* **Required action**
From the entries below, copy each line in which the word "salat" occurs.

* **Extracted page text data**

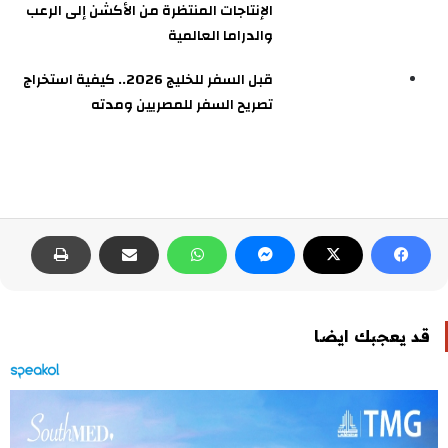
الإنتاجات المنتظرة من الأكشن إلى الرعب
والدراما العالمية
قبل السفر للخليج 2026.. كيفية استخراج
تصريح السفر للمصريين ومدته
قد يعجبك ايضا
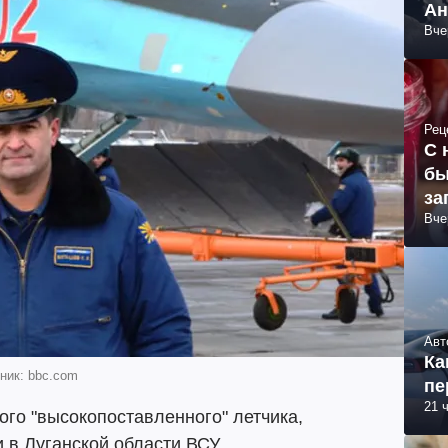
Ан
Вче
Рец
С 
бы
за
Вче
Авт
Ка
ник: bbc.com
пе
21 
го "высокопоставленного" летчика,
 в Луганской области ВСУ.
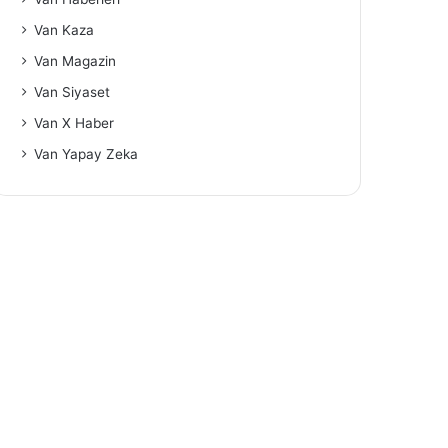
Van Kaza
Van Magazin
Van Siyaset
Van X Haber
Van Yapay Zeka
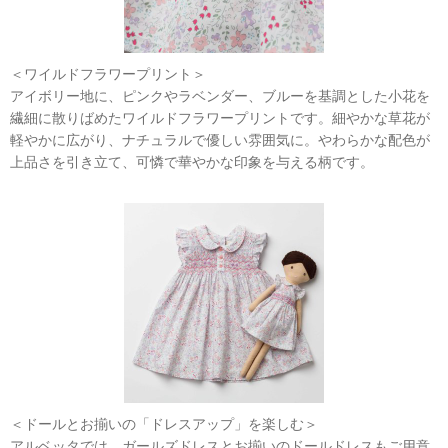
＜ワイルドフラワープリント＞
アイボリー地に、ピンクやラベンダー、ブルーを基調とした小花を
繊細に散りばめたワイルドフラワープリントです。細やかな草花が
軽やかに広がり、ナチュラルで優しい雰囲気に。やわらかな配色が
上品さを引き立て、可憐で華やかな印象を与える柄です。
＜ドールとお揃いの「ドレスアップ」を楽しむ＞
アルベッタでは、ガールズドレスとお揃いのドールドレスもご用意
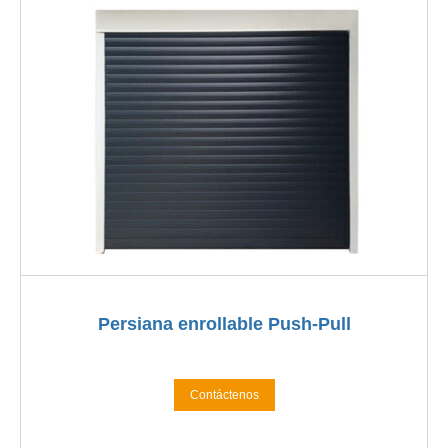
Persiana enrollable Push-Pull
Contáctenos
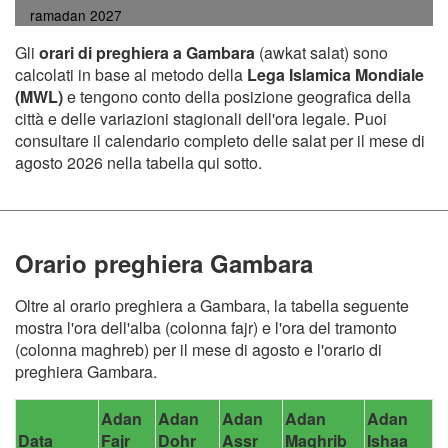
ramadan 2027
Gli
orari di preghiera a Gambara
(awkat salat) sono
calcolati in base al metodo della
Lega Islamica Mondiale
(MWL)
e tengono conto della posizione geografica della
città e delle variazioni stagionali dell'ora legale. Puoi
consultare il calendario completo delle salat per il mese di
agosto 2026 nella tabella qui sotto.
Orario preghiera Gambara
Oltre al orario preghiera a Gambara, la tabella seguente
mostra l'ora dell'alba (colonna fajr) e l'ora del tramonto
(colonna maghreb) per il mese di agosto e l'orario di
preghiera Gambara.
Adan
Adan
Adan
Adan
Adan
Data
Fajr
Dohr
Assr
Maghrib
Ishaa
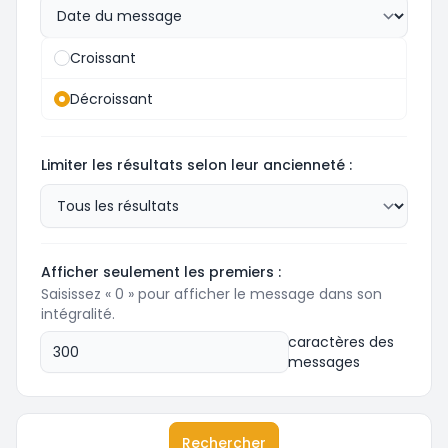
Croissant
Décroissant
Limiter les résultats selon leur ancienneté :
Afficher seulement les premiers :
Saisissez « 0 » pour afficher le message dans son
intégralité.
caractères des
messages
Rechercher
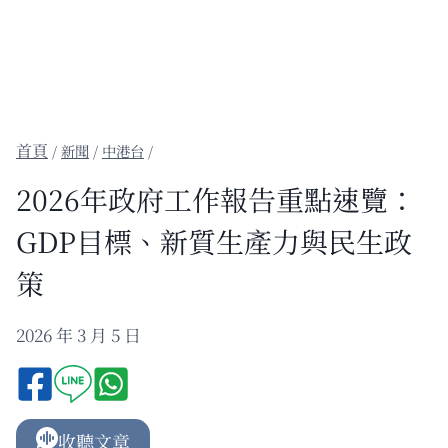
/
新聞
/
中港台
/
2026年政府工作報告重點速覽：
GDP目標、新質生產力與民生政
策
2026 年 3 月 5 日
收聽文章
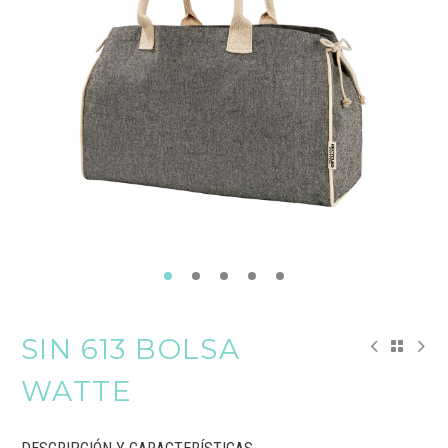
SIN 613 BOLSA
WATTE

* **Task solution**
(awkat salat) sono
consultare il calendario completo delle salat per il mese di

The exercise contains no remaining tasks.